*EXERCISE BRIEF*: Repeat everything from the start of the records down to the line containing "Reading right to", including that line, and leave the pictures out of your answer.

*DATA SHOWN*:
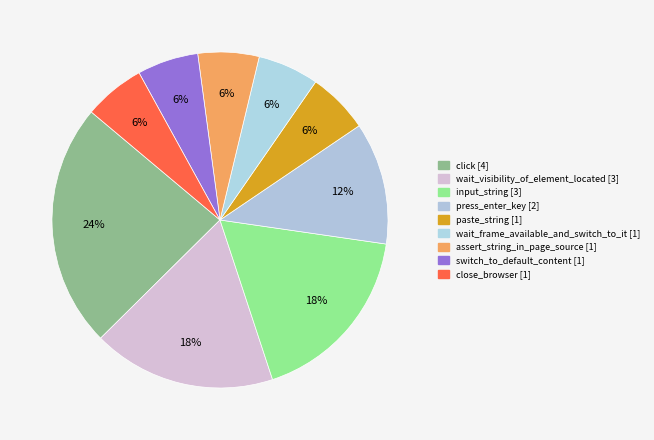

The switch_to_default_content slice represents 6% of the pie. True or false?

True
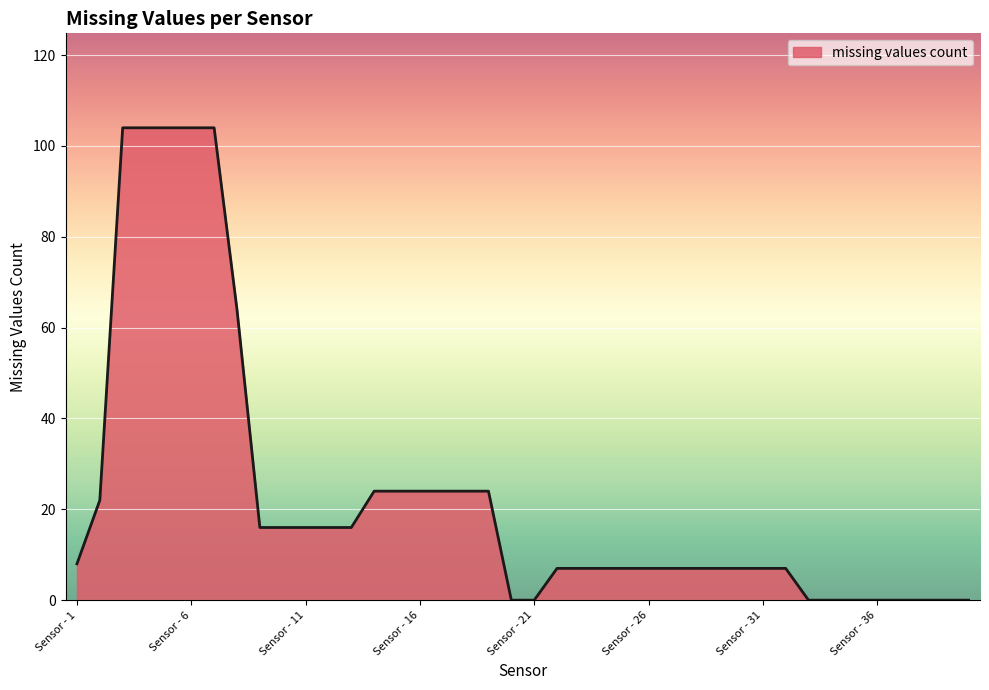

Reading left to right, what are all the values shown in this chart?

8	22	104	104	104	104	104	64	16	16	16	16	16	24	24	24	24	24	24	0	0	7	7	7	7	7	7	7	7	7	7	7	0	0	0	0	0	0	0	0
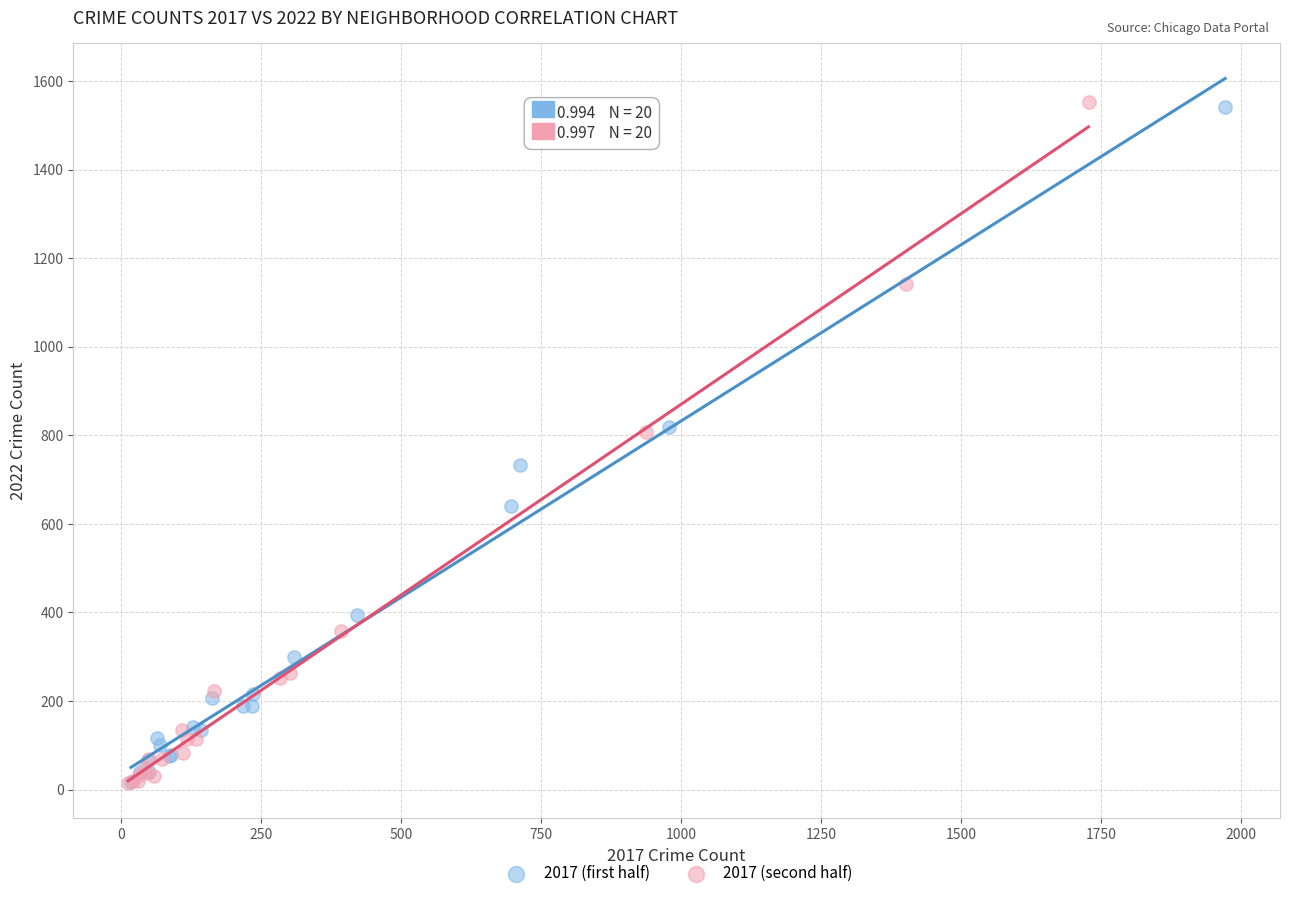

What are all the series names shown in the legend?

2017 (first half), 2017 (second half)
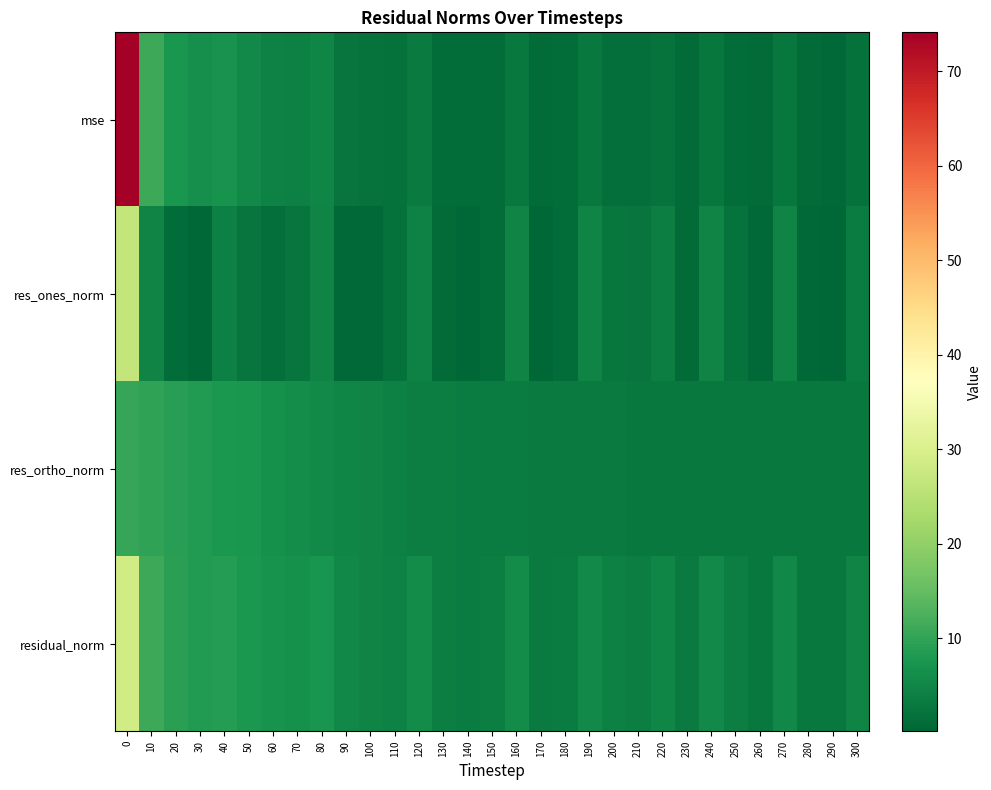

Reading right to left, what are all the values shown in this chart?

mse: 300=1.9	290=0.7	280=0.8	270=2.6	260=0.8	250=1.2	240=2.7	230=0.9	220=2.2	210=1.3	200=1.5	190=2.8	180=1.1	170=1.0	160=3.0	150=1.2	140=1.1	130=1.3	120=3.2	110=1.8	100=1.9	90=2.4	80=4.9	70=4.1	60=4.4	50=5.4	40=7.1	30=6.5	20=7.6	10=10.9	0=74.1
res_ones_norm: 300=3.6	290=0.3	280=0.6	270=4.5	260=0.7	250=2.1	240=4.5	230=0.9	220=3.9	210=2.3	200=2.5	190=4.6	180=1.2	170=0.2	160=4.7	150=1.3	140=0.4	130=1.0	120=4.5	110=1.7	100=0.6	90=0.7	80=4.8	70=2.4	60=1.6	50=2.2	40=4.0	30=0.2	20=1.2	10=4.8	0=26.6
res_ortho_norm: 300=2.8	290=2.8	280=2.9	270=2.8	260=2.9	250=3.0	240=3.0	230=3.1	220=3.0	210=3.1	200=3.1	190=3.2	180=3.2	170=3.3	160=3.4	150=3.4	140=3.5	130=3.7	120=3.8	110=4.2	100=4.6	90=5.0	80=5.6	70=6.2	60=6.8	50=7.4	40=7.9	30=8.4	20=9.1	10=9.9	0=10.3
residual_norm: 300=4.6	290=2.9	280=3.0	270=5.3	260=3.0	250=3.7	240=5.4	230=3.2	220=4.9	210=3.8	200=4.0	190=5.6	180=3.4	170=3.3	160=5.8	150=3.7	140=3.6	130=3.8	120=5.9	110=4.5	100=4.6	90=5.1	80=7.3	70=6.7	60=7.0	50=7.7	40=8.8	30=8.4	20=9.2	10=10.9	0=28.5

*TASK RESULT*:
The switch_to_default_content slice represents 6% of the pie. True or false?

True

Reading left to right, what are all the values shown in this chart?

8	22	104	104	104	104	104	64	16	16	16	16	16	24	24	24	24	24	24	0	0	7	7	7	7	7	7	7	7	7	7	7	0	0	0	0	0	0	0	0

What are all the series names shown in the legend?

2017 (first half), 2017 (second half)

Reading right to left, what are all the values shown in this chart?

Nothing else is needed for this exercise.